Side-by-side on protein density, ingredient quality, and Labelgrade. Tyson scores B / 75; Great Value scores C+ / 66. The headline reason: soy protein concentrate as a chicken extender in the Great Value formulation.

The short answer

Tyson Chicken Nuggets contain 14 g of protein per 5-piece serving (15.6 g per 100 g) with a relatively clean wheat-flour breading. Great Value Chicken Nuggets contain 9 g of protein per 4-piece serving (12 g per 100 g) with soy protein concentrate added as an extender and several phosphate additives in the formulation.

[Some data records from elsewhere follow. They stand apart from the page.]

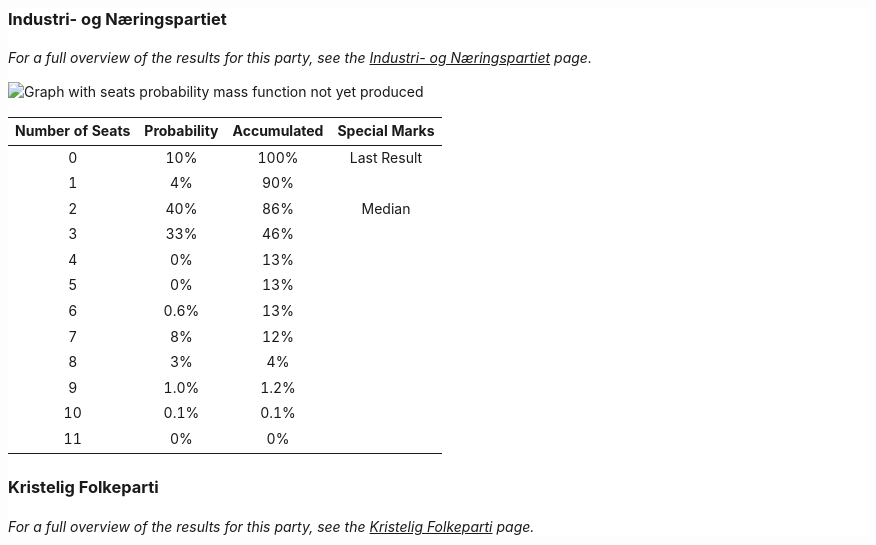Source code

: 
### Industri- og Næringspartiet

*For a full overview of the results for this party, see the [Industri- og Næringspartiet](party-industri-ognæringspartiet.html) page.*

![Graph with seats probability mass function not yet produced](2023-06-12-ResponsAnalyse-seats-pmf-industri-ognæringspartiet.png "Seats Probability Mass Function")

| Number of Seats | Probability | Accumulated | Special Marks |
|:---------------:|:-----------:|:-----------:|:-------------:|
| 0 | 10% | 100% | Last Result |
| 1 | 4% | 90% |  |
| 2 | 40% | 86% | Median |
| 3 | 33% | 46% |  |
| 4 | 0% | 13% |  |
| 5 | 0% | 13% |  |
| 6 | 0.6% | 13% |  |
| 7 | 8% | 12% |  |
| 8 | 3% | 4% |  |
| 9 | 1.0% | 1.2% |  |
| 10 | 0.1% | 0.1% |  |
| 11 | 0% | 0% |  |

### Kristelig Folkeparti

*For a full overview of the results for this party, see the [Kristelig Folkeparti](party-kristeligfolkeparti.html) page.*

Both are reasonable convenience proteins; Tyson is more protein-dense and cleaner per serving, while Great Value is typically meaningfully cheaper per ounce.

Side-by-side

Tyson 29 oz Great Value 32 oz
Labelgrade B 75 / 100 C+ 66 / 100
Serving size 5 pieces (90 g) 4 pieces (75 g)
Protein per serving 14 g 9 g
Protein per 100 g 15.6 g 12.0 g
Calories per serving 270 150
Total fat 17 g 8 g
Sodium per serving 470 mg 430 mg
Added sugars 0 g 0 g
Total protein per package ~126 g (29 oz) ~108 g (32 oz)

Where Tyson wins

  • Higher protein density. 15.6 g/100 g vs 12.0 g/100 g — Tyson packs about 30% more protein per gram of nuggets.
  • Cleaner ingredient list. No soy protein concentrate, no tricalcium phosphate, no sodium phosphate. Tyson's breading is straightforward wheat flour.
  • More protein per serving. 14 g vs 9 g — a 55% advantage on per-serving terms.

Where Great Value wins

  • Price per ounce. Great Value is typically Walmart's lowest-priced option in the category — usually 20–35% below Tyson on a per-ounce basis at retail.
  • Lower calories per serving. 150 vs 270 (mostly because the Great Value serving is smaller).
  • Slightly less sodium per serving. 430 mg vs 470 mg.

Who should buy which

Buy Tyson if you care about protein density per gram, want fewer additives, or feed nuggets to people who track macros precisely. The per-serving protein gap and the cleaner formulation matter more than the price difference for these use cases.

Buy Great Value if the per-dollar math dominates — feeding a large household on a tight budget, for example. You're getting less protein per gram, but more nuggets per dollar. The soy protein concentrate is the main concession.

Buy neither if protein efficiency is your only criterion. A pound of plain chicken breast at $4–6 retail delivers roughly 140 g of protein at 31 g/100 g — about double the density of either nugget, with no breading, no oil, no phosphate additives, and no sodium load. The nuggets are convenience foods; treat them that way.

How the Labelgrades were computed

Both scores come from the public formula at /methodology: protein density score (60%) + ingredient quality score (40%). Both products use USDA FoodData Central as the data source (Tyson FDC 2617888, Great Value FDC 2676531).

Frequently Asked Questions

Which has more protein per serving — Tyson or Great Value Chicken Nuggets?

Tyson Chicken Nuggets contain 14 g of protein per 5-piece (90 g) serving; Great Value Chicken Nuggets contain 9 g of protein per 4-piece (75 g) serving. Tyson has 55% more protein per serving.

Which has more protein per 100 g?

Tyson, at 15.6 g of protein per 100 g, versus 12 g per 100 g for Great Value — a 30% difference. The gap is mostly driven by Great Value using soy protein concentrate as a chicken extender, which dilutes the meat content.

Which has cleaner ingredients?

Tyson has a shorter and cleaner ingredient list: real chicken, water, salt, natural flavor, and a wheat-based breading. Great Value adds soy protein concentrate, tricalcium phosphate, and sodium phosphate — additives that don't appear in the Tyson formulation.

Which is cheaper?

Great Value is typically priced 20–35% below Tyson at Walmart on a per-ounce basis (we'll add verified per-gram-protein math once we sample current retail pricing). Even adjusted for the lower protein density, Great Value usually still wins on protein-per-dollar — at the cost of ingredient quality.

Which has more sodium?

Tyson is slightly higher: 470 mg per serving vs Great Value's 430 mg per serving. Per gram of nuggets, the difference is smaller because Great Value's serving is also smaller.

Which is better overall?

It depends on your priorities. Tyson scores higher on Labelgrade (75/100 vs 66/100) because of higher protein density and cleaner ingredients. Great Value scores higher on price-to-volume. For straight protein per dollar, Great Value often wins; for protein per dollar adjusted for ingredient quality, Tyson is the better buy.